Late in 2014, I had the good fortune to meet and photograph an artist whose reputation is becoming as big as the work he is making.
Andy Scott, the sculptor who created the magnificent Kelpies which dominate the landscape near Falkirk, is also responsible for a number of other public commissions which are dotted around central Scotland. When I first visited his studio, a cavernous shed in a Maryhill industrial estate, he was working on his latest creation, a commemorative statue to all those who had lost their lives in the service of the Scottish steel industry.
My personal involvement in this story was relevant and timely: I had just finished a body of work about the iconic Ravenscraig hot strip mill, which had dominated Scotland’s industrial landcsape from its construction in the late 1950s until its premature and controversial closure in 1992. I had revisited the site of the former steel mill to discover what had become of the place and people who had worked there. The project, entitled The Fall and Rise of Ravenscraig was exhibited as part of Document Scotland’s Common Ground show at Street Level Photoworks in Glasgow in 2014.
With almost symbiotic timing, Andy was designing his statue, the making of which I documented through the following winter and spring. Steel Man was unveiled at a moving ceremony in June 2015 on a small patch of land which once housed part of the gigantic Ravenscraig steel mill.
It is a fitting commemoration to those who gave so much in the service of Scotland and a wonderful and iconic piece of contemporary art.
Andy Scott in his studio. Photograph © Colin McPherson, 2014 all rights reserved.

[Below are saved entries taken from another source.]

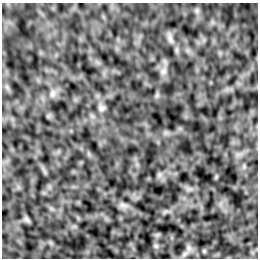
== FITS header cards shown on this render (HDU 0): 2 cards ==
NAXIS1  =                  256 /Number of positions along axis 1
NAXIS2  =                  256 /Number of positions along axis 2

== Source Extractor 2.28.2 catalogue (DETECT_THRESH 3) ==
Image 256 x 256 px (HDU 0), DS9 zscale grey, 1 PNG px = 1 image px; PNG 260 x 260 px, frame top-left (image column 1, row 256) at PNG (2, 3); no overlay
Background -6.45e-06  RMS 0.0021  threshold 0.00621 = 3 sigma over >= 5 px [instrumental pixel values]
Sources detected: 10; all 10 listed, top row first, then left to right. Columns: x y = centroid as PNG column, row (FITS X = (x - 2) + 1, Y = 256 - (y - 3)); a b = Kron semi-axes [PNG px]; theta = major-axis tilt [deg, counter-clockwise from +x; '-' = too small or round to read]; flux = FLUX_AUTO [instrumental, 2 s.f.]
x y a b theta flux
197 11 7 4 -72 0.32
170 38 15 6 -74 0.62
163 71 10 7 53 0.56
52 94 9 6 75 0.52
101 108 9 8 - 0.44
123 205 12 6 -18 0.62
27 219 10 5 -39 0.29
156 246 7 5 -44 0.27
189 248 11 7 -89 0.62
204 251 5 5 - 0.18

Scottish sculptor Andy Scott, working on his latest piece of public art, a memorial statue to men who lost their lives in the Scottish steel industry, at his workshop in Maryhill, Glasgow. Scott was best known for his twin horse sculptures entitled the Kelpies, which are located on the Forth and Clyde canal at Falkirk in central Scotland. The memorial to the steel men had a proposed completion date of spring 2015 and will be sited at Ravenscraig in Lanarkshire, on the site of Europe’s largest former hot strip mill, which closed in 1992.